Читать «Вселенная Алана Тьюринга» онлайн - страница 4
Эндрю Ходжес
«… Наверху Алек снимал пальто. Под ним неизменно оказывалась старая спортивная куртка и плохо выглаженные шерстяные брюки. Он не утруждался костюмом, предпочитая «униформу студента последнего курса» – так он видел свой возраст. Одежда помогала ему верить, что он по-прежнему остается привлекательным юношей. Эта задержка в развитии сквозила и в работе. Любой мужчина, в котором не виделся потенциальный сексуальный партнер, расценивался как замена отцу, которому Алек должен
Здесь сохранившиеся страницы обрываются, причем, именно на мысли об одиночестве стеснении и неловкости – центральных темах его жизни. Впрочем, подобное смущение, вызванное осмыслением, шло дальше «обращения к себе» австрийского математика Курта Гёделя, когда абстрактный разум обращается к абстрактному «я». В жизни Тьюринга присутствовал и змей от математики, пожирающий собственный хвост, и тот змей, что искусил его отведать плодов древа познания. Гилберт как-то отметил, что теория немецкого математика Георга Кантора о бесконечности создала «рай», из которого теперь не изгнать математиков. Однако Алан Тьюринг утратил этот рай, не из-за своих мыслей, но из-за поступков. Его проблема лежала в области поступков: как поступить верно и поступать ли?
Никто в июне 1954-го не увидел бы символизма в том, что Тьюринг ест яблоко, наполненное ядом 1940-х. В отрыве от контекста данный символ лишен смысла, его не представляется возможным интерпретировать, равно как и прочие оставленные Тьюрингом мелкие намеки. Не исключено, что Алан размышлял о символизме еще до войны, когда упомянул свой план самоубийства другу Джеймсу Аткинсу. Ведь оно произошло именно в то время, когда он (в своей небрежной манере) поделился с матерью своими сомнениями в «нравственности» криптографии. Мать верила в прикладную науку, Джеймс же был пацифистом и оба они занимали важное место в поворотном моменте жизни Алана Тьюринга – его готовности познать грех. Пожалуй, он чувствовал, что для него участие в жизни мира означало бы постоянную опасность. Пускай Алан вел себя как ребенок – дитя гордых, импульсивных и неудачливых Тьюрингов и дитя более приземленных мостостроителей Стоуни – но будь то осознанно, или нет, он был ребенком своей эпохи.

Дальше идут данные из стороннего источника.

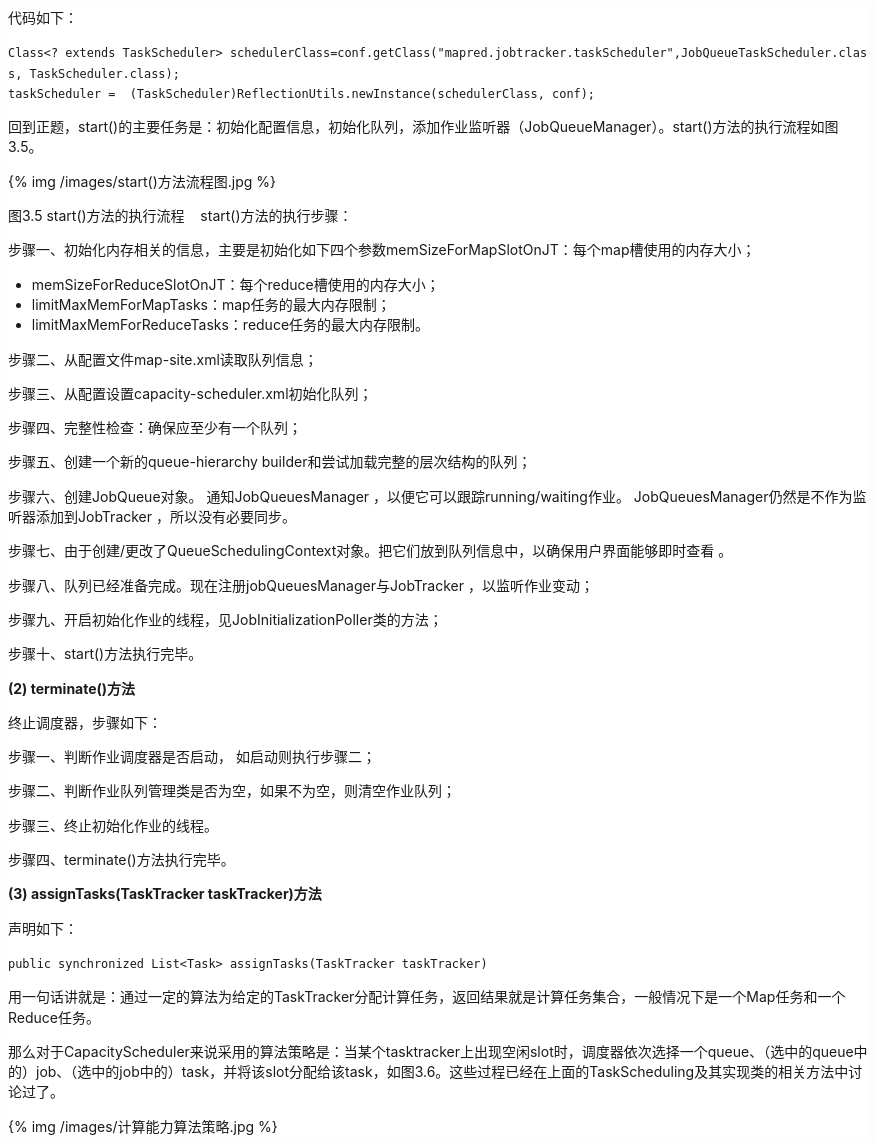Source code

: 代码如下：

    Class<? extends TaskScheduler> schedulerClass=conf.getClass("mapred.jobtracker.taskScheduler",JobQueueTaskScheduler.class, TaskScheduler.class);
    taskScheduler =  (TaskScheduler)ReflectionUtils.newInstance(schedulerClass, conf);

回到正题，start()的主要任务是：初始化配置信息，初始化队列，添加作业监听器（JobQueueManager）。start()方法的执行流程如图3.5。

{% img /images/start()方法流程图.jpg %}

图3.5 start()方法的执行流程
 
 start()方法的执行步骤：

步骤一、初始化内存相关的信息，主要是初始化如下四个参数memSizeForMapSlotOnJT：每个map槽使用的内存大小；

* memSizeForReduceSlotOnJT：每个reduce槽使用的内存大小；
* limitMaxMemForMapTasks：map任务的最大内存限制；
* limitMaxMemForReduceTasks：reduce任务的最大内存限制。

步骤二、从配置文件map-site.xml读取队列信息；

步骤三、从配置设置capacity-scheduler.xml初始化队列；

步骤四、完整性检查：确保应至少有一个队列；

步骤五、创建一个新的queue-hierarchy builder和尝试加载完整的层次结构的队列；

步骤六、创建JobQueue对象。 通知JobQueuesManager ，以便它可以跟踪running/waiting作业。 JobQueuesManager仍然是不作为监听器添加到JobTracker ，所以没有必要同步。

步骤七、由于创建/更改了QueueSchedulingContext对象。把它们放到队列信息中，以确保用户界面能够即时查看 。

步骤八、队列已经准备完成。现在注册jobQueuesManager与JobTracker ，以监听作业变动；

步骤九、开启初始化作业的线程，见JobInitializationPoller类的方法；

步骤十、start()方法执行完毕。

**(2) terminate()方法**

终止调度器，步骤如下：

步骤一、判断作业调度器是否启动， 如启动则执行步骤二；

步骤二、判断作业队列管理类是否为空，如果不为空，则清空作业队列；

步骤三、终止初始化作业的线程。

步骤四、terminate()方法执行完毕。

**(3) assignTasks(TaskTracker taskTracker)方法**

声明如下：

    public synchronized List<Task> assignTasks(TaskTracker taskTracker)

用一句话讲就是：通过一定的算法为给定的TaskTracker分配计算任务，返回结果就是计算任务集合，一般情况下是一个Map任务和一个Reduce任务。

那么对于CapacityScheduler来说采用的算法策略是：当某个tasktracker上出现空闲slot时，调度器依次选择一个queue、（选中的queue中的）job、（选中的job中的）task，并将该slot分配给该task，如图3.6。这些过程已经在上面的TaskScheduling及其实现类的相关方法中讨论过了。

{% img /images/计算能力算法策略.jpg %}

Намеки на саморазоблачение со стороны Тьюринга были редки и загадочны, в них проявлялось глубокое нежелание становиться центром внимания и стремление оставить подобные дела под покровом тайны. Еще один вопрос без ответа состоит в том, как Тьюринг наконец увидел концепцию компьютерного разума, которой он в итоге посвятит большую часть своей жизни. Несмотря на то, что Тьюринг, по словам знакомых, предпочитал объекты и мысли людям, однако с помощью своих рассуждений ученый старался приблизиться к пониманию себя и окружающих, начав с основополагающих принципов. При таком подходе «помехи» со стороны общества надлежит рассматривать как вторичное вторжение в разум индивидуума. При том, что он всегда признавал трудности, связанные с подобным подходом, в свои последние годы Тьюринг проявлял значительно более активный интерес к другим точкам зрения на человеческую жизнь, в которых взаимодействие с окружающими играло куда большую роль. Неудивительно, в свете того, что в 1952 году Алан однажды признался, что математика приносит все меньше и меньше удовлетворения. Юнг и Толстой рассматривали разум в социальном, или историческом контексте, но на книжных полках Тьюринга стояли и романы Форстера, в которых взаимодействие между обществом и индивидуумом становилось куда менее механистичной игрой идей, как у Шоу, Батлера и Тролоппа. Между тем в последние два года социальные «помехи» сыграли неожиданно значимую роль в его жизни. Не утратил ли он веры в смысл и актуальность своих основополагающих идей?